I've been under the van this evening in preperation for fitting the new electric fuel pump. I have located the blue wire from the alternator and have bought a fuse holder ready. Wiring of the new pump should be straight forward !!
The existing fuel pipes under the van look a right mess. It comes from the tank in rubber hose to the fuel filter in 6mm or 1/4". The spigot on the fuel filter looks too big but the pipes are on there. Then there is a short piece of rubber hose again 6mm or 1/4" which connects to a plastic pipe which is pushed inside the other hose and clamped. It is the same arrangement at the input to the pump but I could pull the plastic pipe out. From the pump it's again 6mm or 1/4" hose which runs into the engine bay and splits to the 2 carbs in 1/4" hose.

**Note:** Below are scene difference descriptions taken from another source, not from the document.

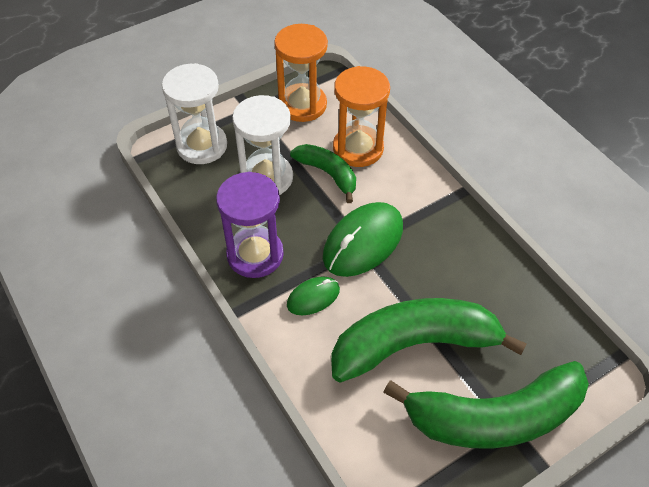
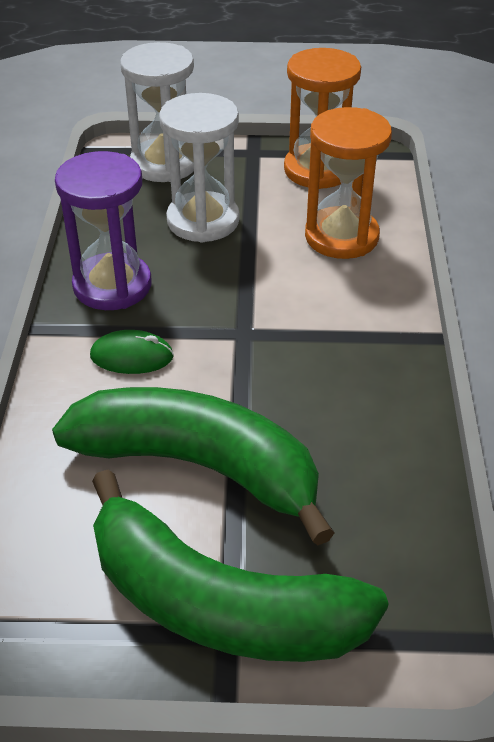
camera: 35 degrees right, 10 degrees down
(328, 174) = (278, 246): green banana -> none
(363, 242) = (249, 331): green mouse -> none

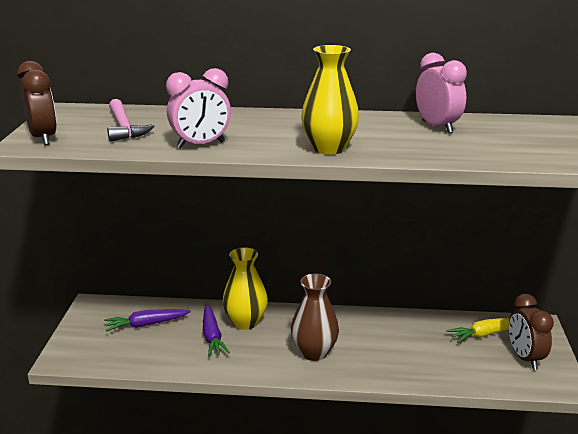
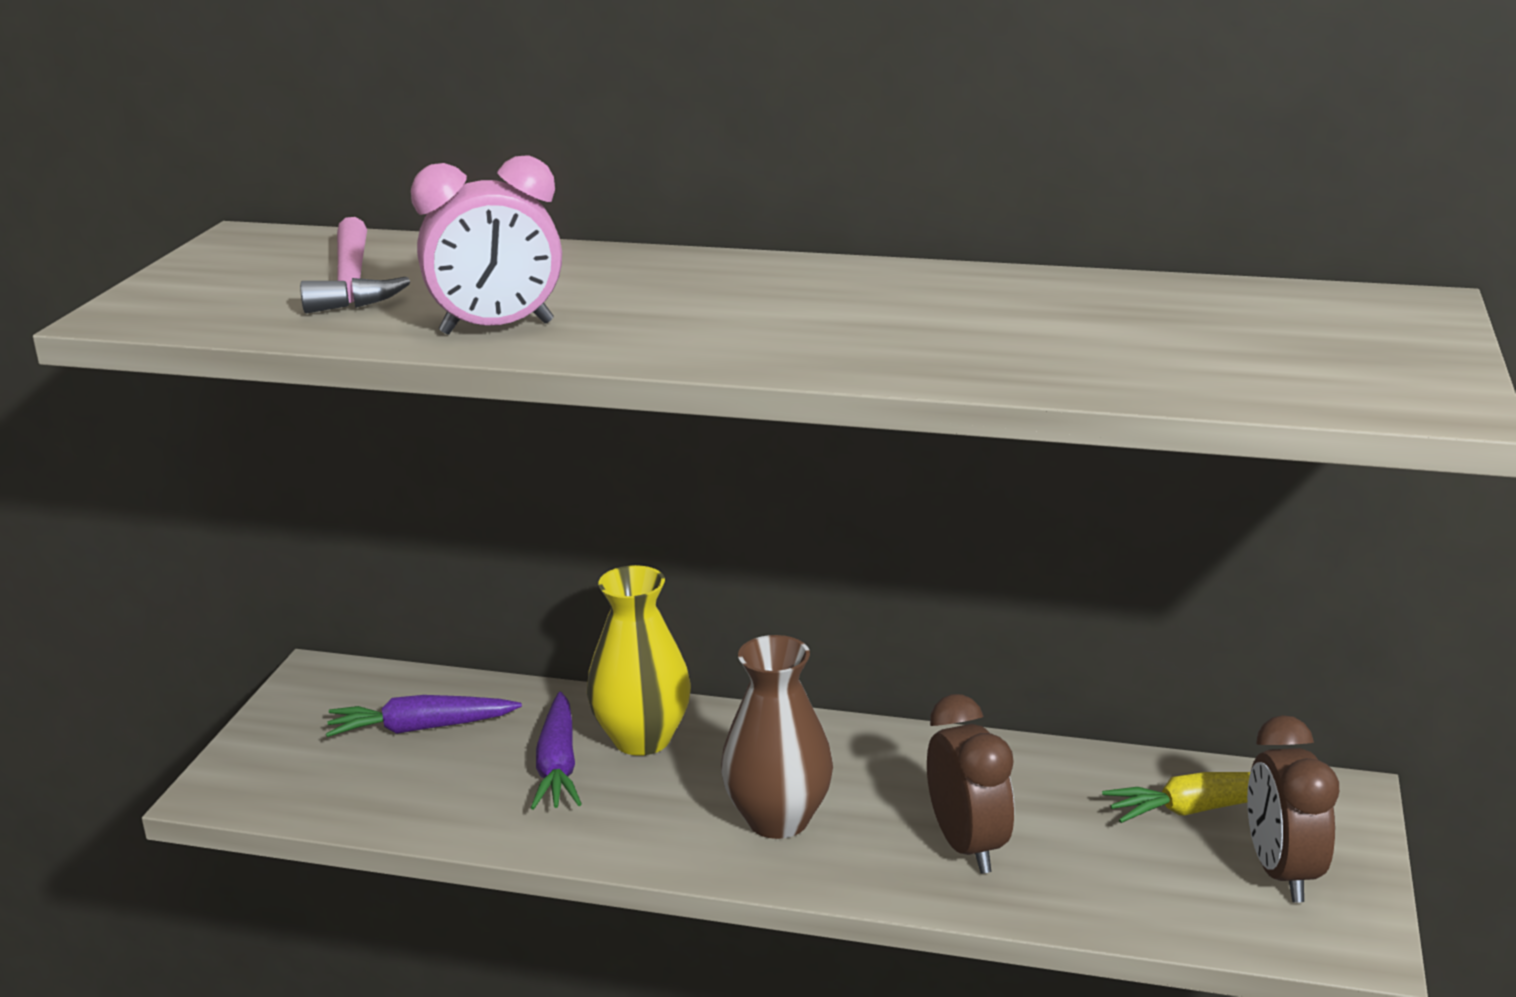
camera: 10 degrees right, 0 degrees up
(43, 138) = (171, 301): brown clock -> brown clock (967, 846)
(329, 148) = (779, 346): yellow vase -> none
(437, 127) = (1062, 304): pink clock -> none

From the pump to the carbs all looks fairly new.

Now the problem, the new pump has 8mm spigots so how do I attach this to the 6mm spigots for the tank and carbs. Can you get reducers from 8 to 6mm. I plan on running a new rubber hose from the new pump to the carbs and replacing the hoses from the tank to the filter and filer to pump.

Any ideas, cheers
Morris. 1980 Air Cooled 2.0 CU pop top. Bristol
1.9 tdi T5 T30 transporter. Daily drive.